## Exercise data
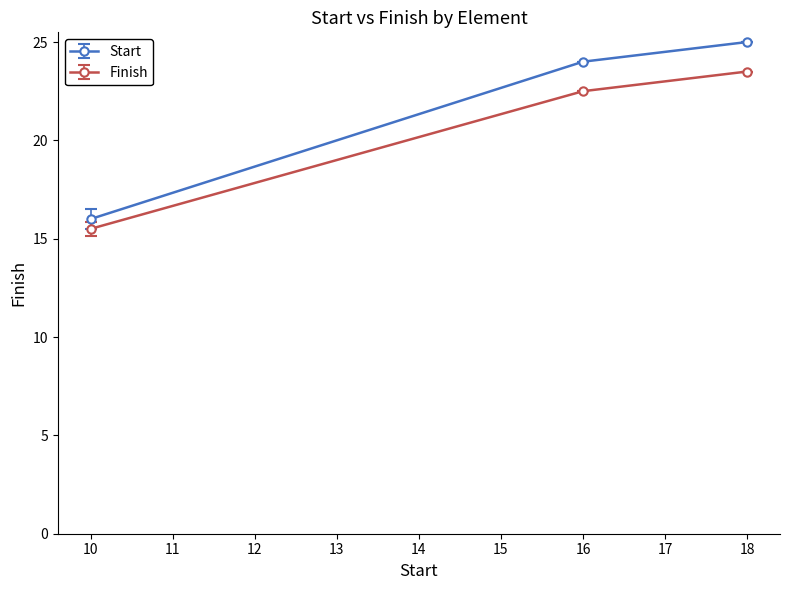

True or false: Start has a value of 33.9 at 16.

False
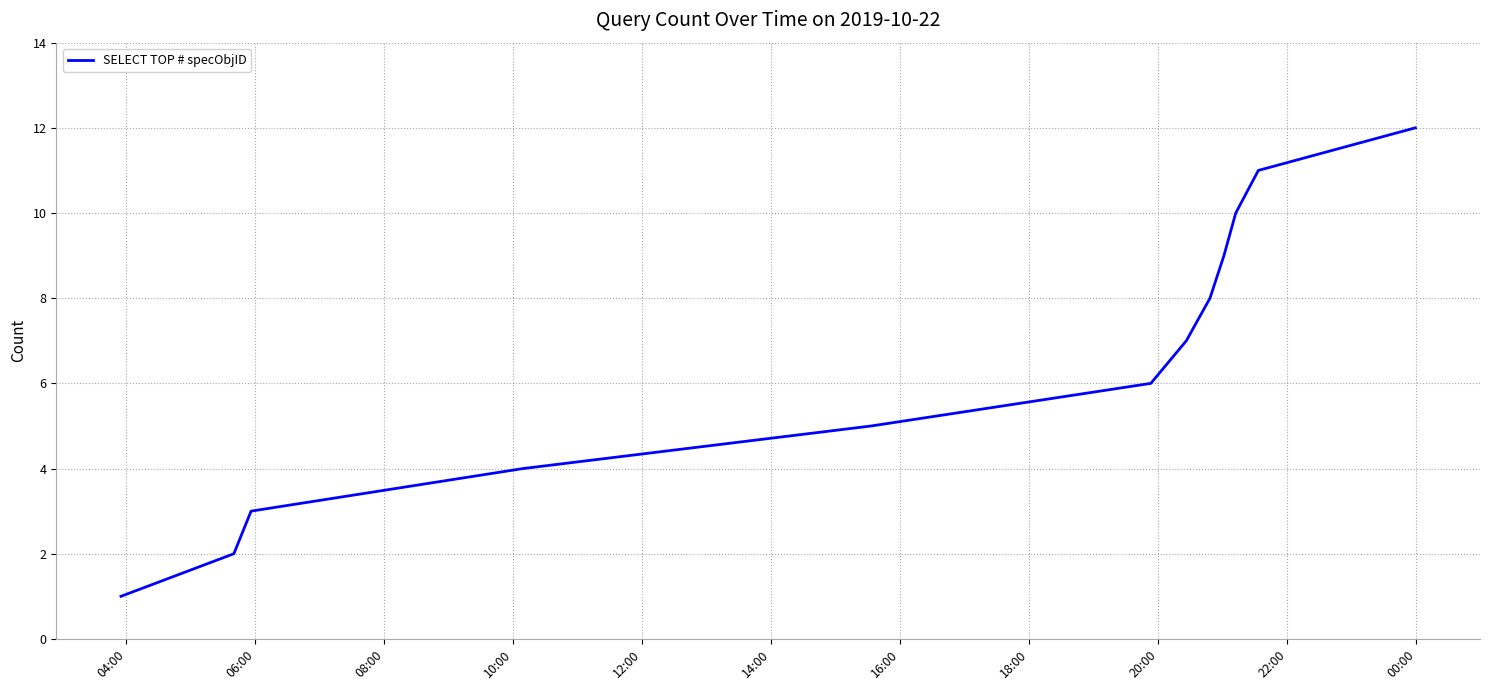

What is the difference between the maximum and minimum values?

11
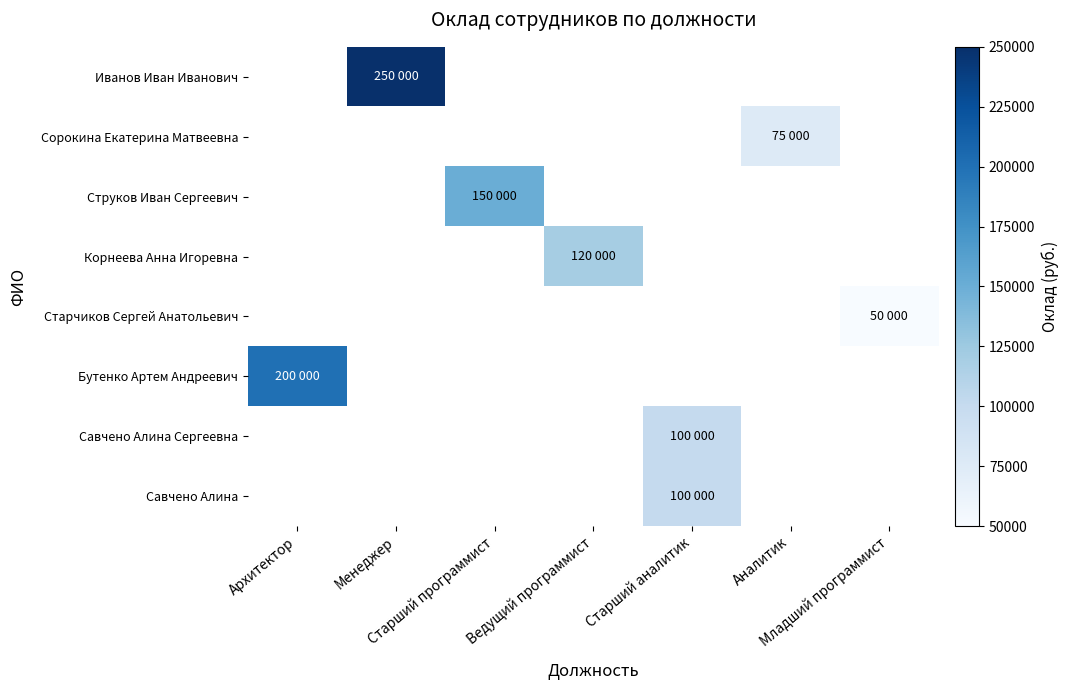

How many positive values does the Струков Иван Сергеевич series have?

1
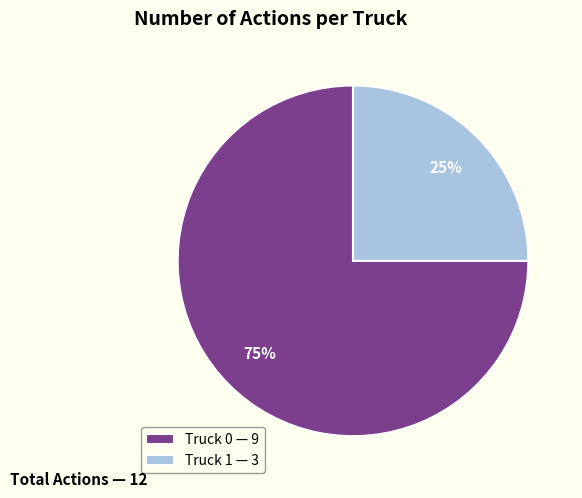

Combined, do Truck 1 and Truck 0 account for over 50%?

Yes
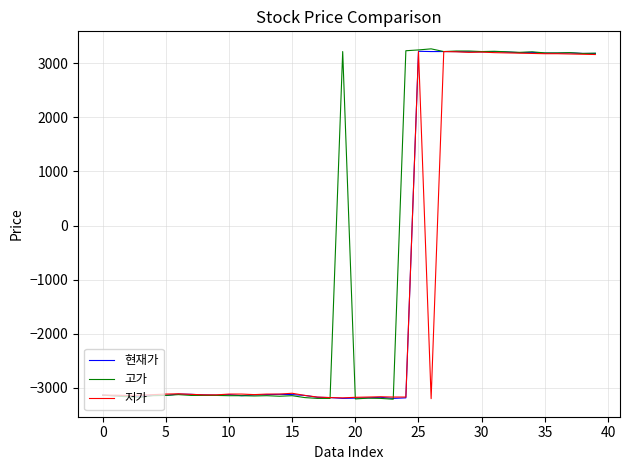

Which series has the largest total across all categories?

고가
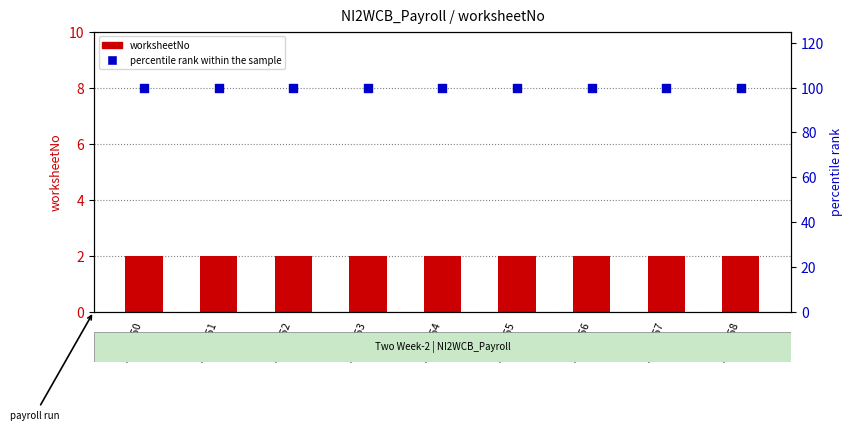

What is the total value across all series at EMP 451?

102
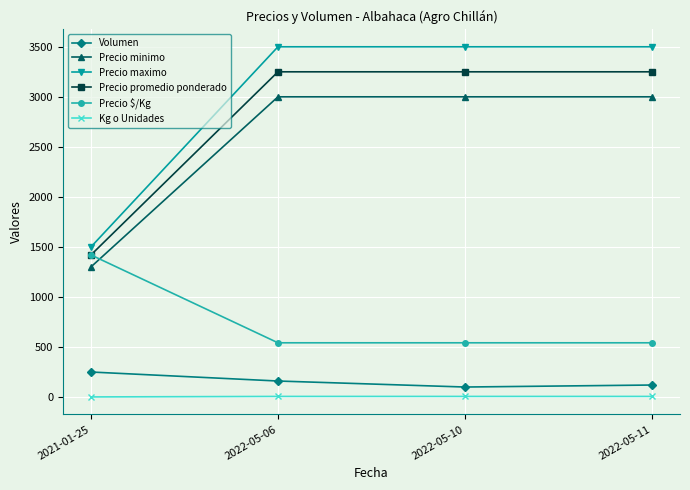

Which series has the widest spread of values?

Precio maximo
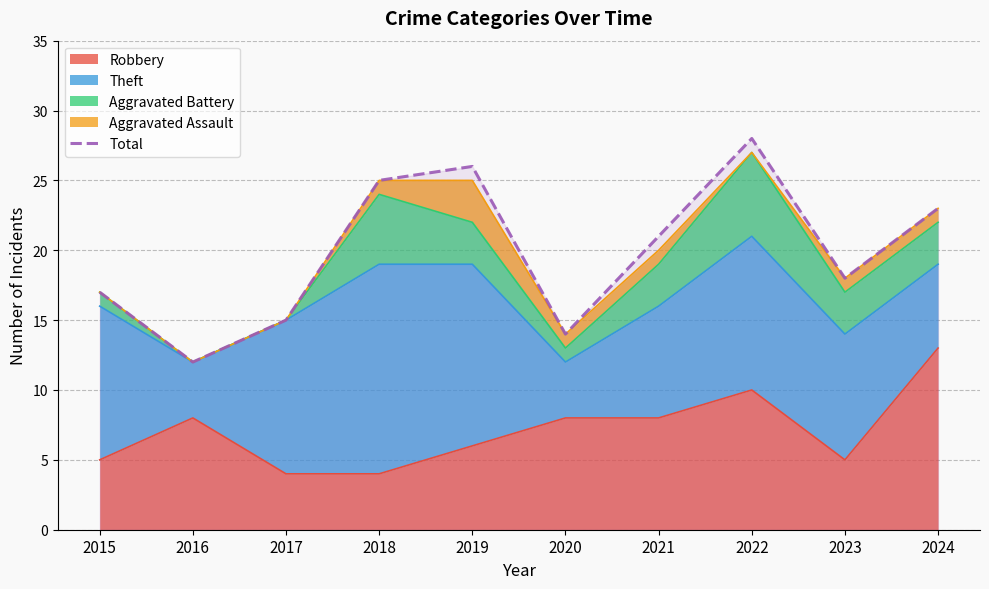

Is it true that the value at 2022 is 28?

True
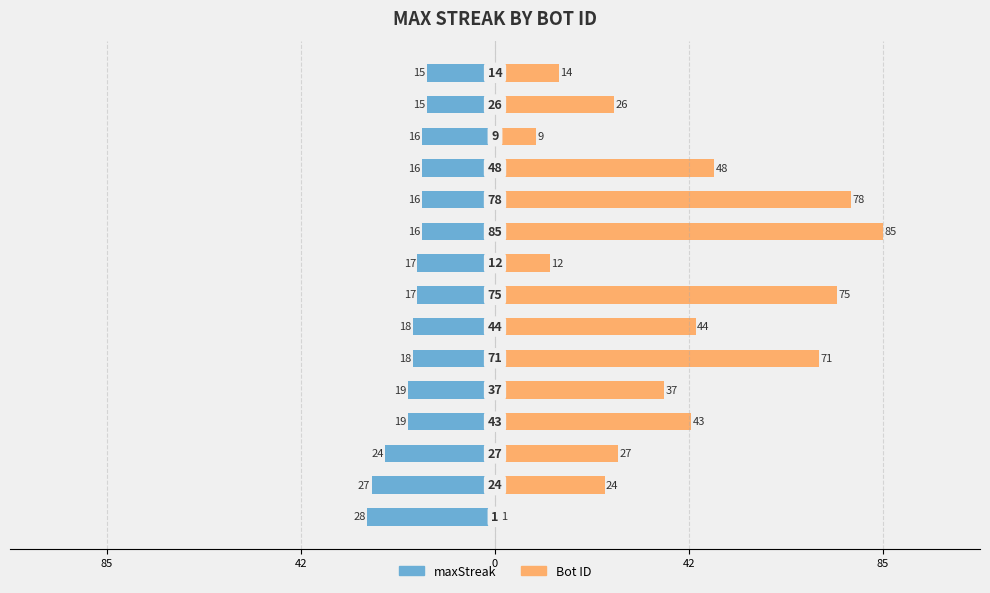

What is the spread (max minus min) of values at 0?

51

## About this exercise
Reproduce the listing above word for word from start to finish, omitting the pictures.

## Result of this exercise
True or false: Start has a value of 33.9 at 16.

False

What is the difference between the maximum and minimum values?

11

How many positive values does the Струков Иван Сергеевич series have?

1

Combined, do Truck 1 and Truck 0 account for over 50%?

Yes

Which series has the largest total across all categories?

고가

What is the total value across all series at EMP 451?

102

Which series has the widest spread of values?

Precio maximo

Is it true that the value at 2022 is 28?

True

What is the spread (max minus min) of values at 0?

51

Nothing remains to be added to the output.